Shirley swung her legs up on the bed. She put the wet cotton balls from the dish beside her bed on her eyes, holding them in place as she lowered herself to horizontal. She felt the ache of her legs and arms and shoulders; was it physical, or boredom and anger? With her eyes closed, she concentrated on the peach-colored blur
of
her own lids.
Mary and Jack with their
unwanted
evening, hatching their plot to casually rustle up, once again, an eligible male. Who needed or wanted life in foursomes? Most people never developed the high pleasure of being happily alone.

*

In the first split second of waking, she was certain the sudden, jarring, insistent ring was her classroom bell, the math hour she detested about to start, but the bell kept ringing and ringing, and terror seized her, it was a fire drill and she had to get out of the building fast and not be crushed beneath the stampeding kids scurrying before the onrushing flames. Awake now, the cotton balls dropped away from her eyes, Shirley saw the great interrupter of adult life, the telephone, jangling away on the night table. She wanted to smother, choke it to silence, but the only way it would stop would be to lift the damn receiver off the cradle, which she did. In the earpiece there was a familiar voice trying to say something.

“I didn’t hear you.”

It was Mary. “You all right?”

Shirley glanced at the clock. Christ, it was after eight o’clock. “I fell asleep. I spoiled your evening.”

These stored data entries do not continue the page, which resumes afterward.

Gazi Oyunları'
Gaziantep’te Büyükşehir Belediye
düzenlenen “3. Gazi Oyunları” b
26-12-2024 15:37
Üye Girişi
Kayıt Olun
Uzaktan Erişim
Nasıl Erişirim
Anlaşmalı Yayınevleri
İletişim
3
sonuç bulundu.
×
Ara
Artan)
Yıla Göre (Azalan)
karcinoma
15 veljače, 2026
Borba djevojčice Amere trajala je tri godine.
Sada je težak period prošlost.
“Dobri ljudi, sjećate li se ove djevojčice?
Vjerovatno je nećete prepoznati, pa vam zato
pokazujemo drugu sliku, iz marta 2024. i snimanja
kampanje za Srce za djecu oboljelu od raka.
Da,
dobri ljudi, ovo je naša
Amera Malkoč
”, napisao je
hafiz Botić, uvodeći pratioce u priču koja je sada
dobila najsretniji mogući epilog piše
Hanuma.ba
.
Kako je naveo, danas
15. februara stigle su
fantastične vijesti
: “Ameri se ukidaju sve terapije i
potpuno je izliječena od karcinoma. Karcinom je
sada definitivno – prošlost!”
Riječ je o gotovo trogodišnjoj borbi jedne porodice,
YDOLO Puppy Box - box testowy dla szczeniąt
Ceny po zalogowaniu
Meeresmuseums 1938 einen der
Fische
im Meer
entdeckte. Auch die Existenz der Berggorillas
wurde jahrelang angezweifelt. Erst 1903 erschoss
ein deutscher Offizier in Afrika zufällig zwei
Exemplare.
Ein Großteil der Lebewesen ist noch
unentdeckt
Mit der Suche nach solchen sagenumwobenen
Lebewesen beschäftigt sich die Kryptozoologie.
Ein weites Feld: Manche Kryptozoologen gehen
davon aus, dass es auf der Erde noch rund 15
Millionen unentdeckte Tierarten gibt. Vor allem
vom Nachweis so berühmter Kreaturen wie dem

“You spoiled nothing, honey. I let it ring seven times. If you’re that tired, you needed the rest. We’re still on our first drink. He’s not much of a drinker. If you don’t like him, Shirley, I’ll take him. You can run
off
with Jack.”

“After all these years with an experienced woman like you, what would Jack do with me?”

“Thanks,” said Mary. “Can you hurry?”

“Sure, hon. I’ll just wash my face, slip a dress on, and grab a cab.”

As she hung up, she could hear Mary’s sigh of relief.

*

She kissed Mary’s cheek, Jack’s cheek, said, “Sorry, sorry,
sorry,” as Jack and Mary parted so that Shirley could see the gangly guest rise from the couch, mostly arms and legs, a praying mantis bringing a thin body up from too deep in the sofa.

He was very tall. “Al Chunin,” he said, holding out his hand from too far away. Mary took his outstretched hand in her left hand and Shirley’s in her right, a bridge between them.